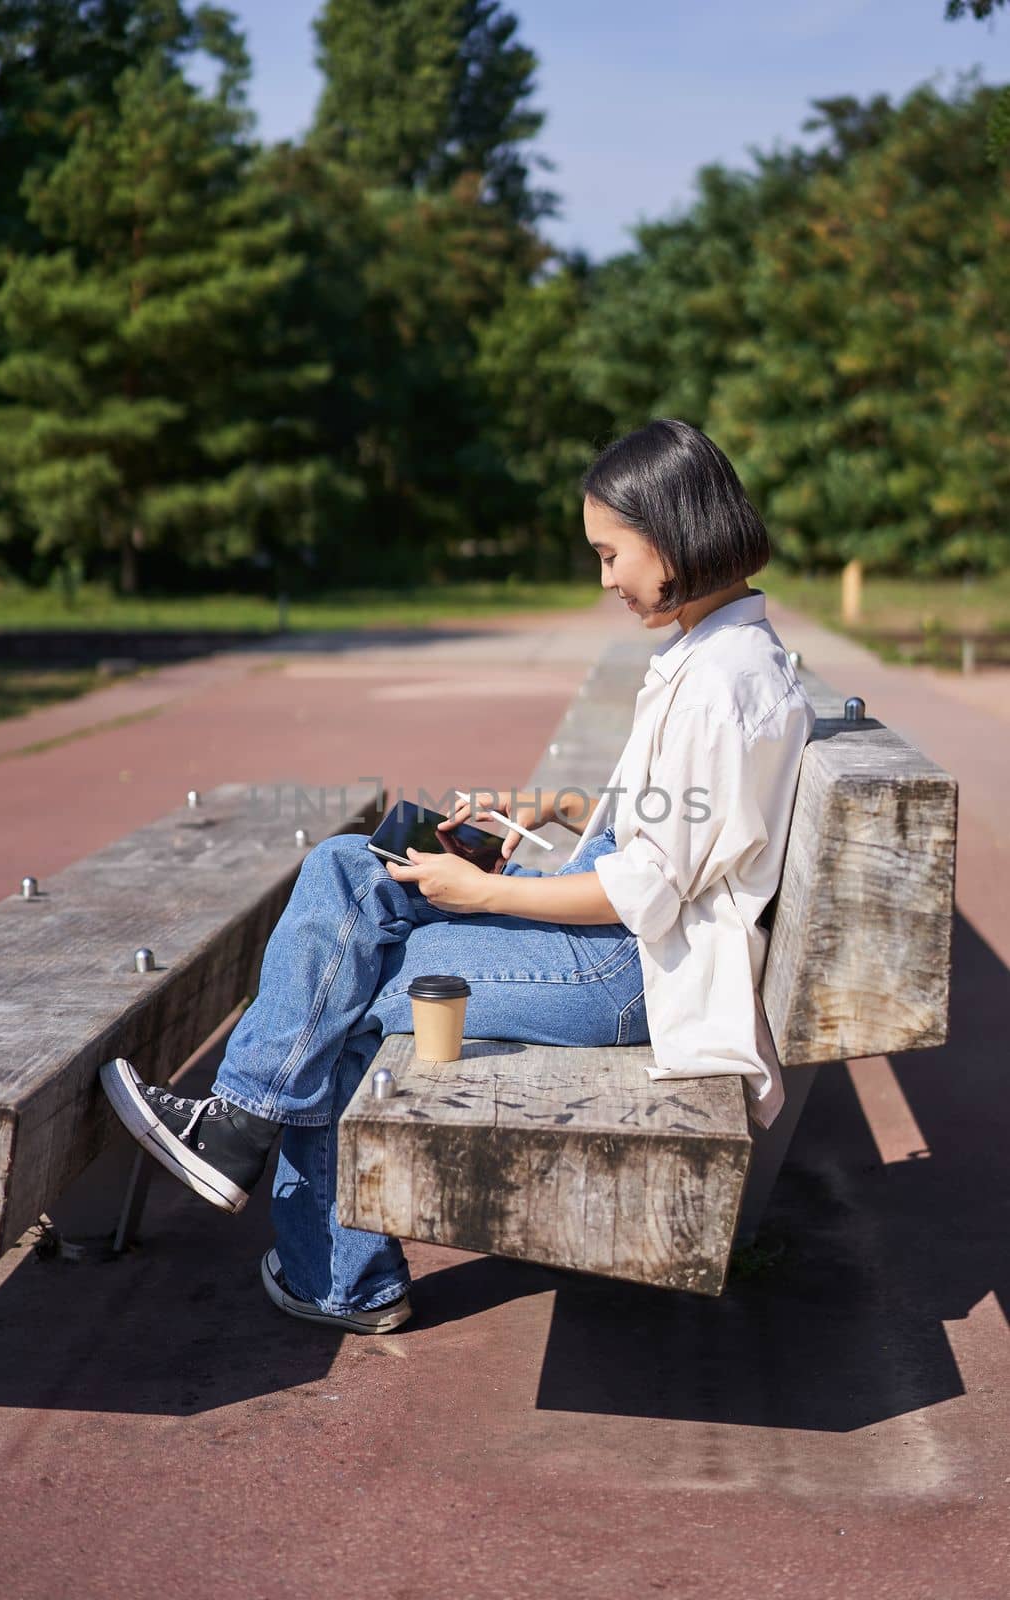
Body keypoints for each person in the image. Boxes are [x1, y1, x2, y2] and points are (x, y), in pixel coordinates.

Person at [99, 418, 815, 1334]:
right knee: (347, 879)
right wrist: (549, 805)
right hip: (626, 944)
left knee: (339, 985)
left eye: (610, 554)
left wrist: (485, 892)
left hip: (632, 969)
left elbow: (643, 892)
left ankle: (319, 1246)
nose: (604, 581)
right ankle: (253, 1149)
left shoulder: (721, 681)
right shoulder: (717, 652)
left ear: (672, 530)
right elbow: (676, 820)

☆ ☆ ☆ ☆ ☆ ☆ ☆

ACTIVITY
Look for the word "right" in every line of the listing and copy the lines that have it.

RESPONSE AREA
right knee: (347, 879)
right wrist: (549, 805)
right hip: (626, 944)
right ankle: (253, 1149)
right shoulder: (717, 652)
right elbow: (676, 820)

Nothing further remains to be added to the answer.